Now, I really don't like PowerShell.  It has all the syntax of Perl, all the sensibility of Smalltalk, and all the verbosity of Donald Trump.  But if the client wants it, that's what you work with.  I did Perl for six years and Smalltalk for two, so PowerShell is rather easy for me.  It's just knowing what's available in the library that's hard, like number format commands.

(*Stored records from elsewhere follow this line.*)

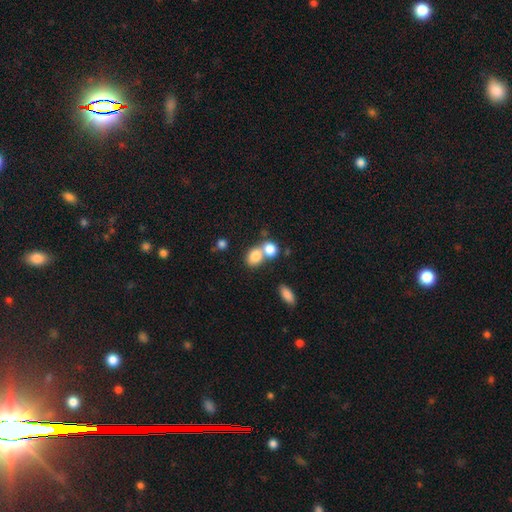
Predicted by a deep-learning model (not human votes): A smooth galaxy with no disk features (80%) that is round (51%). Merging: merger (54%).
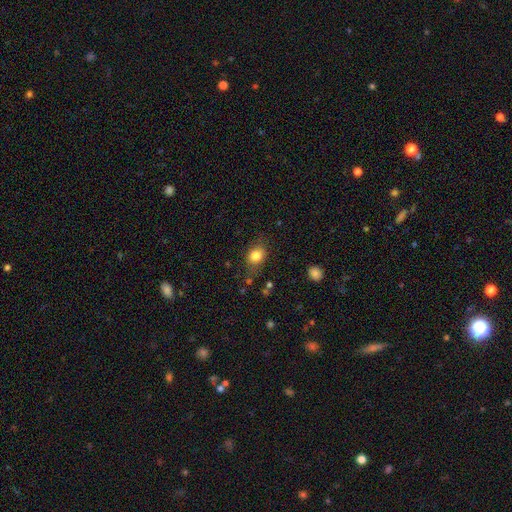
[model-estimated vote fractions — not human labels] Morphology: type=smooth (81%); roundness=in between (53%); merging=none (72%).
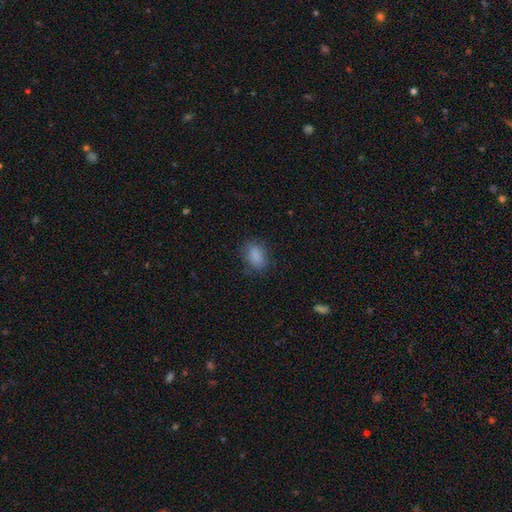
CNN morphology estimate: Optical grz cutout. It shows a smooth galaxy with no disk features (87%) that is in between round and cigar-shaped (80%). Merging: none (80%).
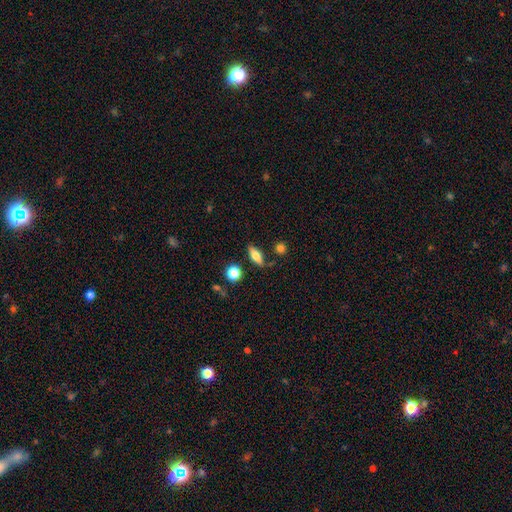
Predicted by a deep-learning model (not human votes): Q: Smooth or featured?
A: smooth (63%); runner-up: featured or disk (28%)
Q: How rounded?
A: in between (64%); runner-up: cigar-shaped (30%)
Q: Merging?
A: none (78%); runner-up: minor disturbance (14%)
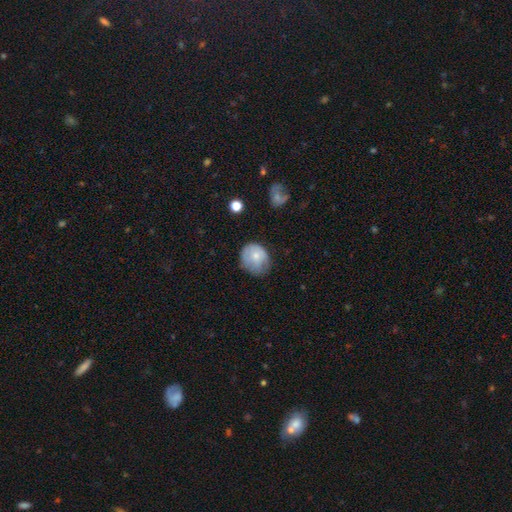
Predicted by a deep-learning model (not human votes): Overall: smooth (72%). How rounded: round (70%). Merging: none (55%; minor disturbance 32%).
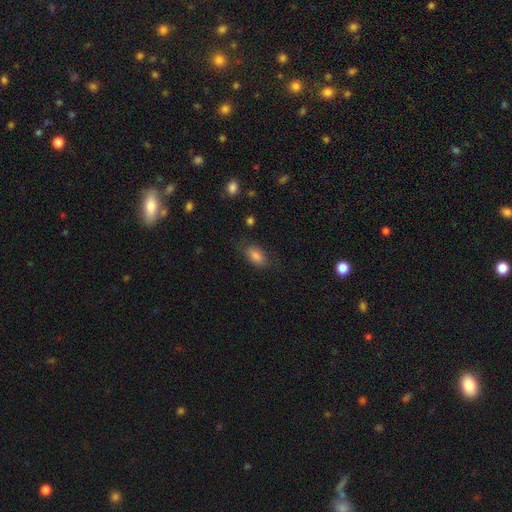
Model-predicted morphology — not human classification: smooth 82%, star or artifact 9%, featured or disk 9%. Down the decision tree: how rounded — in between (88%); merging — none (75%).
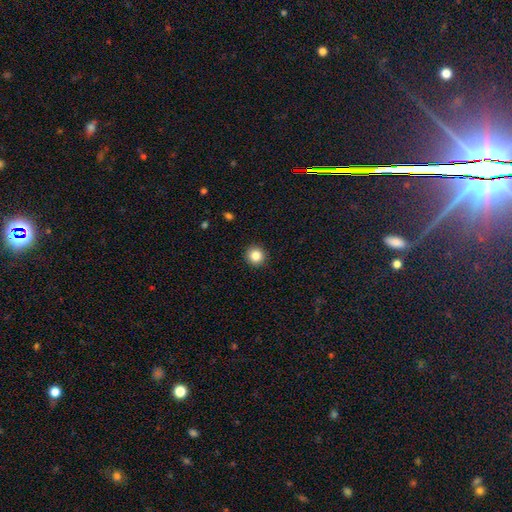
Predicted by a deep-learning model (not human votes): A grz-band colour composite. It shows a smooth galaxy with no disk features (84%) that is round (94%). Merging: none (92%).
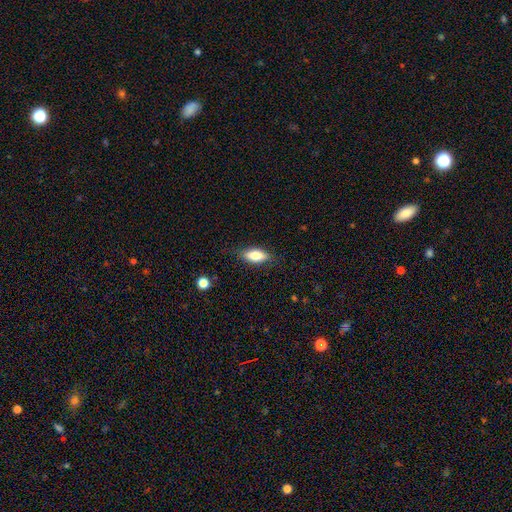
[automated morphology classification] Smooth or featured? smooth (77%)
How rounded? in between (82%)
Merging? none (82%)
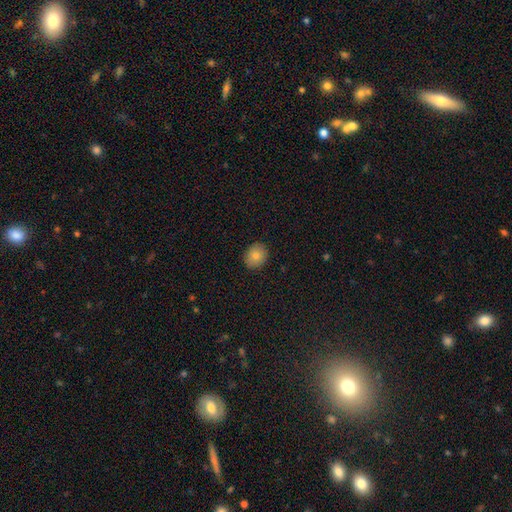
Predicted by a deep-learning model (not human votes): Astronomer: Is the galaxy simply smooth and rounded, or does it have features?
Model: smooth — 81%.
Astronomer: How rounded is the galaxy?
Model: round — 60% (runner-up: in between, 39%).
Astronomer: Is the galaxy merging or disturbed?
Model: none — 89%.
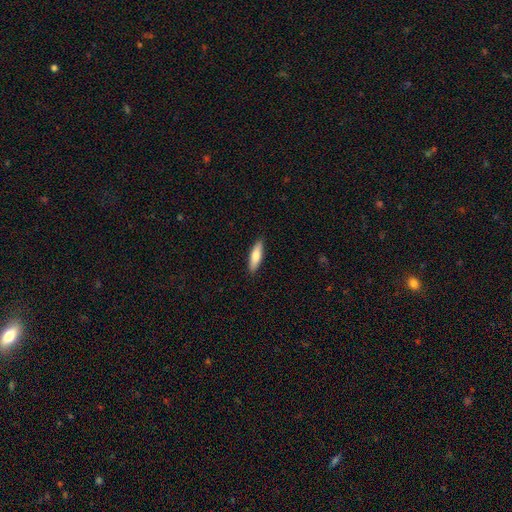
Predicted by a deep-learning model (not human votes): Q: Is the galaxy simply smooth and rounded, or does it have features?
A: smooth — 78%.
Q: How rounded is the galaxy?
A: cigar-shaped — 61%.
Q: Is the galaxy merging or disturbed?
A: none — 90%.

The Format CmdLet is an in-line operation activated with the -f command.  Its operations have the syntax {0:C}.. For example:

$money = "Total paid: {0:C}" -f $paid

All objects in PowerShell are arrays of some kind. The zero in the snippet {0:C} means "use the first (zeroeth) item", which is almost always what you want. The "C" indicates that we're going to use currency. Which currency symbol will be used depends upon your localization settings. The letter may be followed by a number in some cases; this translates to different things (leading zeros for integers, for example; precision for fixed-point reals).

And that's it. The CmdLet supports the following formatting translations: "C": Currency; "D": Decimal; "E": Exponential; "F": Fixed Point; "G": General; "N": Number; "P": Percentages; "R": Round-Trip, a number that precisely matches the format of its input with special considerations for culture-specific notation; "X": Hexadecimal.

More can be found at MSDN Standard Numeric Format Strings.

In a lot of ways, these look like Python's old numeric formatting operations.  If you're familiar with those, these should be straightforward.  It's just a slightly different syntax, like everything Microsoft does.  I think it's an attempt by Microsoft to crowd out the open source alternatives by cognitive overload.